- **Task to complete**: Could you copy out every line of the listing below, changing nothing?
BEGIN Exercise data
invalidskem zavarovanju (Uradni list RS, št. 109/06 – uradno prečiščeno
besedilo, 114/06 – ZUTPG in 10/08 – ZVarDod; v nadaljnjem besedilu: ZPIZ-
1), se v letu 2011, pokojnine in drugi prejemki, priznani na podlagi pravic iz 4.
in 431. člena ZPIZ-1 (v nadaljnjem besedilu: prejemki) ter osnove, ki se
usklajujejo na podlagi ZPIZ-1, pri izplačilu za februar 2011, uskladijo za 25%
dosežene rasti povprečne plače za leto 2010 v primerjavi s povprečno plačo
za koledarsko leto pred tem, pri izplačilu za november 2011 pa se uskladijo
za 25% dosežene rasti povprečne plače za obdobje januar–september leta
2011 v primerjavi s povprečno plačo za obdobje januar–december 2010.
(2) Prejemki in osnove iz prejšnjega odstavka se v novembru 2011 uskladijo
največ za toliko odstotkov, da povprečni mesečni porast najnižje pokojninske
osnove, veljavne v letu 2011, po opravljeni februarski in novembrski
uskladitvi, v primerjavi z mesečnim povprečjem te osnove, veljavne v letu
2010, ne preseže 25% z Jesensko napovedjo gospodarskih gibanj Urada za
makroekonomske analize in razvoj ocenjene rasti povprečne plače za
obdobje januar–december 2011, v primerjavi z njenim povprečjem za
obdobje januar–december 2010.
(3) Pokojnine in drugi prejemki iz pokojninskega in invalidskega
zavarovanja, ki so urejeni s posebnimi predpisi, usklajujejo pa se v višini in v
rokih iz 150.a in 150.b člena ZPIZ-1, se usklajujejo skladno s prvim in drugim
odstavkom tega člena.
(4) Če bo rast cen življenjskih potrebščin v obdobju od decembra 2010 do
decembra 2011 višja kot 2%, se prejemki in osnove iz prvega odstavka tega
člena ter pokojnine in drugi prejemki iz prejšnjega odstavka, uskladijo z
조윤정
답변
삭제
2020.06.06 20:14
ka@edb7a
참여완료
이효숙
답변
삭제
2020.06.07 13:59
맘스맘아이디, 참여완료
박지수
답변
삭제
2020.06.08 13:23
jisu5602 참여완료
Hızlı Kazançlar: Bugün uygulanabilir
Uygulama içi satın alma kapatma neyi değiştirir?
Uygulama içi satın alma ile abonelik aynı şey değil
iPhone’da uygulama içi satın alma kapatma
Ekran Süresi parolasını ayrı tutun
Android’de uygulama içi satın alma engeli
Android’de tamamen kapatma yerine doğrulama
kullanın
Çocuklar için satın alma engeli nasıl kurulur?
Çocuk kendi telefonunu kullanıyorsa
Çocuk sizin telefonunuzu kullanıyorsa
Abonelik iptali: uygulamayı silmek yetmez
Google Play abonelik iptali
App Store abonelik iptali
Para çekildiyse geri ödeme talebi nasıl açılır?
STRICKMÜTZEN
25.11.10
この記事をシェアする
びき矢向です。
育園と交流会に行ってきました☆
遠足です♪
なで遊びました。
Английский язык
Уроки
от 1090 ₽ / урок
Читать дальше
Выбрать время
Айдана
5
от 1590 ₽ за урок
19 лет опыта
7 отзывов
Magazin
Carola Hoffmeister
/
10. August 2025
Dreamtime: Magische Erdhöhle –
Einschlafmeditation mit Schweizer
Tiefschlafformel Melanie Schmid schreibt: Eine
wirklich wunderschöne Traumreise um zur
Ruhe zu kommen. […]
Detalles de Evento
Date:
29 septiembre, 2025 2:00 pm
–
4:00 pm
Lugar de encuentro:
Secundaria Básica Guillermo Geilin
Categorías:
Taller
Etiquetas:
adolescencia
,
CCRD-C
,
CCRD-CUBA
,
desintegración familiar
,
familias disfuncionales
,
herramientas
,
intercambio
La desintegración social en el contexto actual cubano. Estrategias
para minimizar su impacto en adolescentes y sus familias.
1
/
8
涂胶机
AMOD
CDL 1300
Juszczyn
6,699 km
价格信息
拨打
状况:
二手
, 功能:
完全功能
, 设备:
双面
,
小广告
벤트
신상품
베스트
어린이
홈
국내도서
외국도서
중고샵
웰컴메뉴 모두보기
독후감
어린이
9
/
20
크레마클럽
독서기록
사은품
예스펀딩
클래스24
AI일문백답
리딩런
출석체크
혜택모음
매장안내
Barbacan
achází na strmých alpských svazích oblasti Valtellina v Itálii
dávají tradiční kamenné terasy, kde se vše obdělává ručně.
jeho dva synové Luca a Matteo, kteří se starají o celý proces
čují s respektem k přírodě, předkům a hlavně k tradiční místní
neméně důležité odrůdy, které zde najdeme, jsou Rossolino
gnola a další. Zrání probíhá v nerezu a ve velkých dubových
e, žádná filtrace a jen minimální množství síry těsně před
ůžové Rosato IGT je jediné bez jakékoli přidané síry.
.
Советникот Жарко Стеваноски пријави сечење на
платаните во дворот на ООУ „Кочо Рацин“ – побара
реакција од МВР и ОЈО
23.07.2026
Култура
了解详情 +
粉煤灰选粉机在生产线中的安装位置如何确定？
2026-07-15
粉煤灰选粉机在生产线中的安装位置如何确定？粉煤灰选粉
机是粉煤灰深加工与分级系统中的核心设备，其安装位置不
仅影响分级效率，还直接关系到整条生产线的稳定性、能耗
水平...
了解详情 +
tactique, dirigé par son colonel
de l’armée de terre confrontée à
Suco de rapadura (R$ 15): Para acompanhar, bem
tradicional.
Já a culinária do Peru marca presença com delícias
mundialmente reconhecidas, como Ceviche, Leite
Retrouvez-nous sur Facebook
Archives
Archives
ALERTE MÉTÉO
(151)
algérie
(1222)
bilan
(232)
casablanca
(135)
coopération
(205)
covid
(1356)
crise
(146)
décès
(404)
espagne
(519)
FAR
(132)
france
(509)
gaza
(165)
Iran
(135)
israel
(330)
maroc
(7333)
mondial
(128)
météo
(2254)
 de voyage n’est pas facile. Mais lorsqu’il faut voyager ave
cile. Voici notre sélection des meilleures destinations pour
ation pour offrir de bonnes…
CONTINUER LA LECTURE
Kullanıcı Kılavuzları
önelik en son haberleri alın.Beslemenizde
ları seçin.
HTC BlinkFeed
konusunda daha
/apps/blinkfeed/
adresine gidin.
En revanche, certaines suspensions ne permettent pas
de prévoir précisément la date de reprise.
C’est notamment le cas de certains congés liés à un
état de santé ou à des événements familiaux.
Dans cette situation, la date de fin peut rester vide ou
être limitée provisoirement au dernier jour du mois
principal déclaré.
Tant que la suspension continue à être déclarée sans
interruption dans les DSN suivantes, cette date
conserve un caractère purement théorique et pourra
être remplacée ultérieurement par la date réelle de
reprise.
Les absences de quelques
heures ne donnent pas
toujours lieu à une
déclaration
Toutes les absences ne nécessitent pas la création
END Exercise data
- **Worked solution**:
invalidskem zavarovanju (Uradni list RS, št. 109/06 – uradno prečiščeno
besedilo, 114/06 – ZUTPG in 10/08 – ZVarDod; v nadaljnjem besedilu: ZPIZ-
1), se v letu 2011, pokojnine in drugi prejemki, priznani na podlagi pravic iz 4.
in 431. člena ZPIZ-1 (v nadaljnjem besedilu: prejemki) ter osnove, ki se
usklajujejo na podlagi ZPIZ-1, pri izplačilu za februar 2011, uskladijo za 25%
dosežene rasti povprečne plače za leto 2010 v primerjavi s povprečno plačo
za koledarsko leto pred tem, pri izplačilu za november 2011 pa se uskladijo
za 25% dosežene rasti povprečne plače za obdobje januar–september leta
2011 v primerjavi s povprečno plačo za obdobje januar–december 2010.
(2) Prejemki in osnove iz prejšnjega odstavka se v novembru 2011 uskladijo
največ za toliko odstotkov, da povprečni mesečni porast najnižje pokojninske
osnove, veljavne v letu 2011, po opravljeni februarski in novembrski
uskladitvi, v primerjavi z mesečnim povprečjem te osnove, veljavne v letu
2010, ne preseže 25% z Jesensko napovedjo gospodarskih gibanj Urada za
makroekonomske analize in razvoj ocenjene rasti povprečne plače za
obdobje januar–december 2011, v primerjavi z njenim povprečjem za
obdobje januar–december 2010.
(3) Pokojnine in drugi prejemki iz pokojninskega in invalidskega
zavarovanja, ki so urejeni s posebnimi predpisi, usklajujejo pa se v višini in v
rokih iz 150.a in 150.b člena ZPIZ-1, se usklajujejo skladno s prvim in drugim
odstavkom tega člena.
(4) Če bo rast cen življenjskih potrebščin v obdobju od decembra 2010 do
decembra 2011 višja kot 2%, se prejemki in osnove iz prvega odstavka tega
člena ter pokojnine in drugi prejemki iz prejšnjega odstavka, uskladijo z
조윤정
답변
삭제
2020.06.06 20:14
ka@edb7a
참여완료
이효숙
답변
삭제
2020.06.07 13:59
맘스맘아이디, 참여완료
박지수
답변
삭제
2020.06.08 13:23
jisu5602 참여완료
Hızlı Kazançlar: Bugün uygulanabilir
Uygulama içi satın alma kapatma neyi değiştirir?
Uygulama içi satın alma ile abonelik aynı şey değil
iPhone’da uygulama içi satın alma kapatma
Ekran Süresi parolasını ayrı tutun
Android’de uygulama içi satın alma engeli
Android’de tamamen kapatma yerine doğrulama
kullanın
Çocuklar için satın alma engeli nasıl kurulur?
Çocuk kendi telefonunu kullanıyorsa
Çocuk sizin telefonunuzu kullanıyorsa
Abonelik iptali: uygulamayı silmek yetmez
Google Play abonelik iptali
App Store abonelik iptali
Para çekildiyse geri ödeme talebi nasıl açılır?
STRICKMÜTZEN
25.11.10
この記事をシェアする
びき矢向です。
育園と交流会に行ってきました☆
遠足です♪
なで遊びました。
Английский язык
Уроки
от 1090 ₽ / урок
Читать дальше
Выбрать время
Айдана
5
от 1590 ₽ за урок
19 лет опыта
7 отзывов
Magazin
Carola Hoffmeister
/
10. August 2025
Dreamtime: Magische Erdhöhle –
Einschlafmeditation mit Schweizer
Tiefschlafformel Melanie Schmid schreibt: Eine
wirklich wunderschöne Traumreise um zur
Ruhe zu kommen. […]
Detalles de Evento
Date:
29 septiembre, 2025 2:00 pm
–
4:00 pm
Lugar de encuentro:
Secundaria Básica Guillermo Geilin
Categorías:
Taller
Etiquetas:
adolescencia
,
CCRD-C
,
CCRD-CUBA
,
desintegración familiar
,
familias disfuncionales
,
herramientas
,
intercambio
La desintegración social en el contexto actual cubano. Estrategias
para minimizar su impacto en adolescentes y sus familias.
1
/
8
涂胶机
AMOD
CDL 1300
Juszczyn
6,699 km
价格信息
拨打
状况:
二手
, 功能:
完全功能
, 设备:
双面
,
小广告
벤트
신상품
베스트
어린이
홈
국내도서
외국도서
중고샵
웰컴메뉴 모두보기
독후감
어린이
9
/
20
크레마클럽
독서기록
사은품
예스펀딩
클래스24
AI일문백답
리딩런
출석체크
혜택모음
매장안내
Barbacan
achází na strmých alpských svazích oblasti Valtellina v Itálii
dávají tradiční kamenné terasy, kde se vše obdělává ručně.
jeho dva synové Luca a Matteo, kteří se starají o celý proces
čují s respektem k přírodě, předkům a hlavně k tradiční místní
neméně důležité odrůdy, které zde najdeme, jsou Rossolino
gnola a další. Zrání probíhá v nerezu a ve velkých dubových
e, žádná filtrace a jen minimální množství síry těsně před
ůžové Rosato IGT je jediné bez jakékoli přidané síry.
.
Советникот Жарко Стеваноски пријави сечење на
платаните во дворот на ООУ „Кочо Рацин“ – побара
реакција од МВР и ОЈО
23.07.2026
Култура
了解详情 +
粉煤灰选粉机在生产线中的安装位置如何确定？
2026-07-15
粉煤灰选粉机在生产线中的安装位置如何确定？粉煤灰选粉
机是粉煤灰深加工与分级系统中的核心设备，其安装位置不
仅影响分级效率，还直接关系到整条生产线的稳定性、能耗
水平...
了解详情 +
tactique, dirigé par son colonel
de l’armée de terre confrontée à
Suco de rapadura (R$ 15): Para acompanhar, bem
tradicional.
Já a culinária do Peru marca presença com delícias
mundialmente reconhecidas, como Ceviche, Leite
Retrouvez-nous sur Facebook
Archives
Archives
ALERTE MÉTÉO
(151)
algérie
(1222)
bilan
(232)
casablanca
(135)
coopération
(205)
covid
(1356)
crise
(146)
décès
(404)
espagne
(519)
FAR
(132)
france
(509)
gaza
(165)
Iran
(135)
israel
(330)
maroc
(7333)
mondial
(128)
météo
(2254)
 de voyage n’est pas facile. Mais lorsqu’il faut voyager ave
cile. Voici notre sélection des meilleures destinations pour
ation pour offrir de bonnes…
CONTINUER LA LECTURE
Kullanıcı Kılavuzları
önelik en son haberleri alın.Beslemenizde
ları seçin.
HTC BlinkFeed
konusunda daha
/apps/blinkfeed/
adresine gidin.
En revanche, certaines suspensions ne permettent pas
de prévoir précisément la date de reprise.
C’est notamment le cas de certains congés liés à un
état de santé ou à des événements familiaux.
Dans cette situation, la date de fin peut rester vide ou
être limitée provisoirement au dernier jour du mois
principal déclaré.
Tant que la suspension continue à être déclarée sans
interruption dans les DSN suivantes, cette date
conserve un caractère purement théorique et pourra
être remplacée ultérieurement par la date réelle de
reprise.
Les absences de quelques
heures ne donnent pas
toujours lieu à une
déclaration
Toutes les absences ne nécessitent pas la création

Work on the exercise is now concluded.